On Friday afternoon––after a very successful week––we closed the Tear Down the Wall: Hypertext & Participatory Narratives exhibition that ran in conjunction with the 2019 ACM Hypertext Conference. As my previous blog post outlined, we featured nine works by eight artists dating from the mid-1990s to the present. Represented were a variety of platforms, including Storyspace 3.0 and Twine, and a range of approaches from 3D narratives to soundscapes. I laid out the show in an unpredictable way. In other words, the works were not organized in chronological order or by genre. Instead, I wanted visitors to move around the space, encountering the works with a sense of wonder and delight. Because the event accompanied an academic conference, I choose to mount the computers on tables where visitors could stand and read between sessions. The archival website is intended to provide them the opportunity to spend more time with the works later, at their convenience. The event also included a Live Stream Traversal of John McDaid’s Twine narrative We Knew The Glass Man, which was also featured in the exhibit, with John performing his own work.
In my curatorial talk given at the conference, I provided my approach to curating electronic literature that framed the decisions I made. Since 2008 I have curated 17 exhibitions for galleries, libraries, art centers, and academic settings. The aim of these endeavors has been to explore curating as a mode of critical and scholarly practice as well as to raise awareness of the art form within academe and beyond into the public sphere. Curation, described by the authors of Digital_Humanities, as “the selection and organization of materials in an interpretative framework, argument or exhibit,” allows for “artifacts [to] be seen being shaped by and shaping complex networks of influence, production, dissemination, and reception, animated by multilayered debates and historical forces” [Burdick et al. 2013, 17–18].
The interpretive lens for the exhibition I created for ACM Hypertext 2019 to align with the theme of “tear down the wall”, for example, focuses on the question, “For works of born digital art, how can hypertext be expressed?”

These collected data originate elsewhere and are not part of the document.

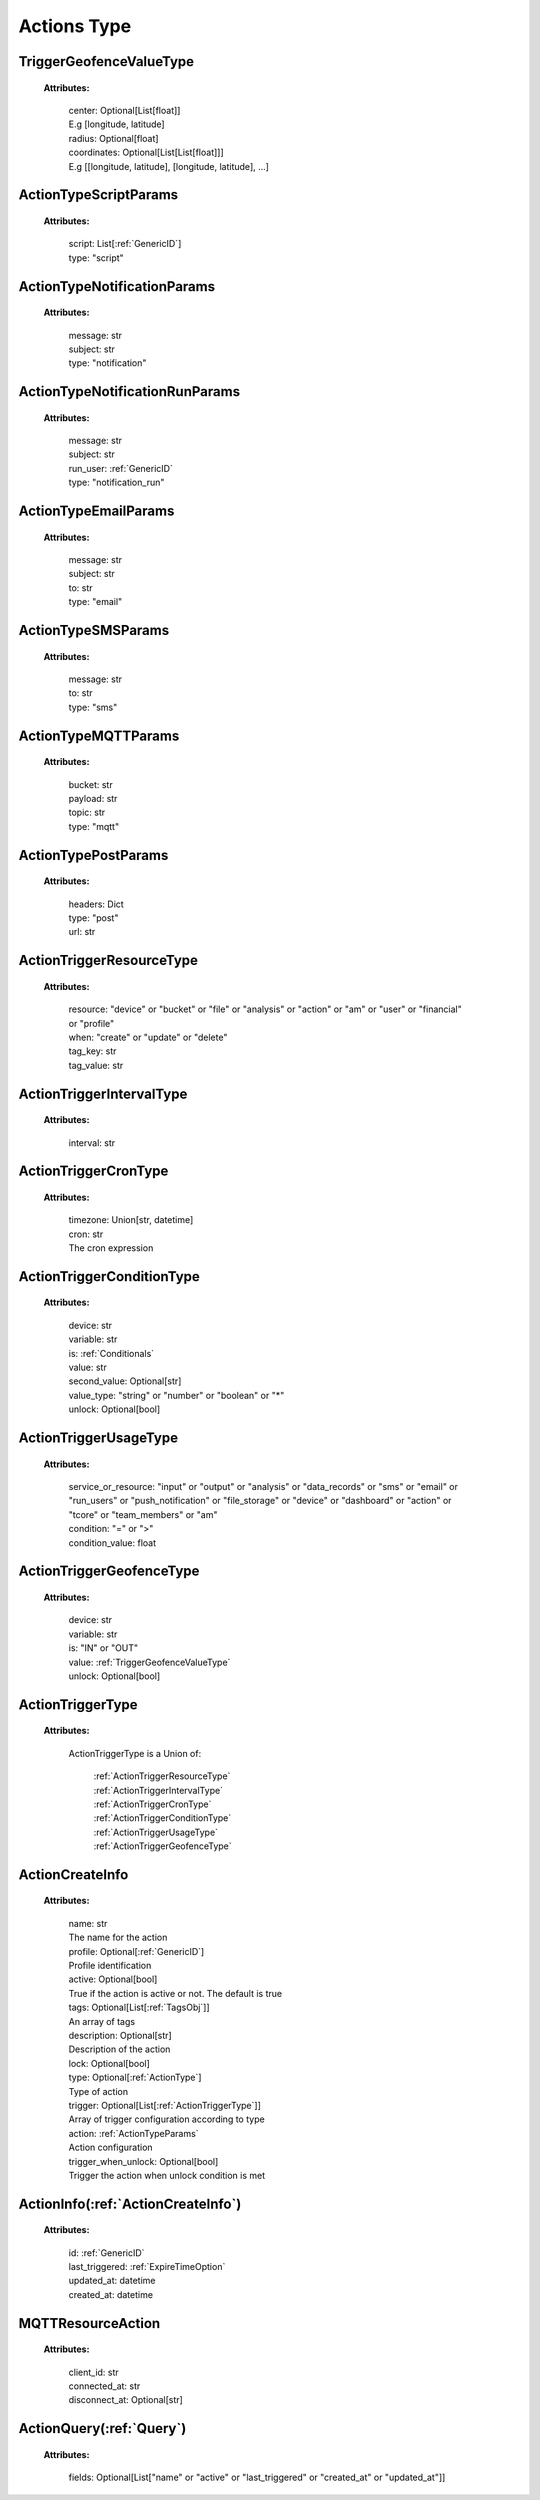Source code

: **Actions Type**
===============


.. _TriggerGeofenceValueType:

TriggerGeofenceValueType
------------------------

    **Attributes:**

        | center: Optional[List[float]]
        | E.g [longitude, latitude]

        | radius: Optional[float]

        | coordinates: Optional[List[List[float]]]
        | E.g [[longitude, latitude], [longitude, latitude], ...]


.. _ActionTypeScriptParams:

ActionTypeScriptParams
---------------------

    **Attributes:**

        | script: List[:ref:`GenericID`]

        | type: "script"


.. _ActionTypeNotificationParams:

ActionTypeNotificationParams
--------------------------

    **Attributes:**

        | message: str

        | subject: str

        | type: "notification"


.. _ActionTypeNotificationRunParams:

ActionTypeNotificationRunParams
-----------------------------

    **Attributes:**

        | message: str

        | subject: str

        | run_user: :ref:`GenericID`

        | type: "notification_run"


.. _ActionTypeEmailParams:

ActionTypeEmailParams
------------------

    **Attributes:**

        | message: str

        | subject: str

        | to: str

        | type: "email"


.. _ActionTypeSMSParams:

ActionTypeSMSParams
----------------

    **Attributes:**

        | message: str

        | to: str

        | type: "sms"


.. _ActionTypeMQTTParams:

ActionTypeMQTTParams
-----------------

    **Attributes:**

        | bucket: str

        | payload: str

        | topic: str

        | type: "mqtt"


.. _ActionTypePostParams:

ActionTypePostParams
----------------

    **Attributes:**

        | headers: Dict

        | type: "post"

        | url: str


.. _ActionTriggerResourceType:

ActionTriggerResourceType
-----------------------

    **Attributes:**

        | resource: "device" or "bucket" or "file" or "analysis" or "action" or "am" or "user" or "financial" or "profile"

        | when: "create" or "update" or "delete"

        | tag_key: str

        | tag_value: str


.. _ActionTriggerIntervalType:

ActionTriggerIntervalType
-----------------------

    **Attributes:**

        | interval: str


.. _ActionTriggerCronType:

ActionTriggerCronType
------------------

    **Attributes:**

        | timezone: Union[str, datetime]

        | cron: str
        | The cron expression


.. _ActionTriggerConditionType:

ActionTriggerConditionType
------------------------

    **Attributes:**

        | device: str

        | variable: str

        | is: :ref:`Conditionals`

        | value: str

        | second_value: Optional[str]

        | value_type: "string" or "number" or "boolean" or "*"

        | unlock: Optional[bool]


.. _ActionTriggerUsageType:

ActionTriggerUsageType
-------------------

    **Attributes:**

        | service_or_resource: "input" or "output" or "analysis" or "data_records" or "sms" or "email" or "run_users" or "push_notification" or "file_storage" or "device" or "dashboard" or "action" or "tcore" or "team_members" or "am"

        | condition: "=" or ">"

        | condition_value: float


.. _ActionTriggerGeofenceType:

ActionTriggerGeofenceType
----------------------

    **Attributes:**

        | device: str

        | variable: str

        | is: "IN" or "OUT"

        | value: :ref:`TriggerGeofenceValueType`

        | unlock: Optional[bool]


.. _ActionTriggerType:

ActionTriggerType
--------------

    **Attributes:**

        ActionTriggerType is a Union of:

            | :ref:`ActionTriggerResourceType`
            | :ref:`ActionTriggerIntervalType`
            | :ref:`ActionTriggerCronType`
            | :ref:`ActionTriggerConditionType`
            | :ref:`ActionTriggerUsageType`
            | :ref:`ActionTriggerGeofenceType`

.. _ActionCreateInfo:

ActionCreateInfo
--------------

    **Attributes:**

        | name: str
        | The name for the action

        | profile: Optional[:ref:`GenericID`]
        | Profile identification

        | active: Optional[bool]
        | True if the action is active or not. The default is true

        | tags: Optional[List[:ref:`TagsObj`]]
        | An array of tags

        | description: Optional[str]
        | Description of the action

        | lock: Optional[bool]

        | type: Optional[:ref:`ActionType`]
        | Type of action

        | trigger: Optional[List[:ref:`ActionTriggerType`]]
        | Array of trigger configuration according to type

        | action: :ref:`ActionTypeParams`
        | Action configuration

        | trigger_when_unlock: Optional[bool]
        | Trigger the action when unlock condition is met


.. _ActionInfo:

ActionInfo(:ref:`ActionCreateInfo`)
----------

    **Attributes:**

        | id: :ref:`GenericID`

        | last_triggered: :ref:`ExpireTimeOption`

        | updated_at: datetime

        | created_at: datetime


.. _MQTTResourceAction:

MQTTResourceAction
---------------

    **Attributes:**

        | client_id: str

        | connected_at: str

        | disconnect_at: Optional[str]


.. _ActionQuery:

ActionQuery(:ref:`Query`)
----------

    **Attributes:**

        | fields: Optional[List["name" or "active" or "last_triggered" or "created_at" or "updated_at"]]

As I mentioned in my curatorial statement, the exhibit borrowed the theme from the conference—tear down the wall—that celebrates the 30th anniversary of the fall of the Berlin Wall. The conference has also been envisioned by Conference Chair Claus Atzenbeck to “reunify different hypertext research directions and communities” (“About”). Born digital literature—what has been come to be called electronic literature, or e-lit—is one of these directions and communities he seeks to bring back into the fold. If this photo is proof of anything, it is that the conference and exhibition did indeed draw together scholars and artists together to share the research and art of hypertext––and to tear down the wall.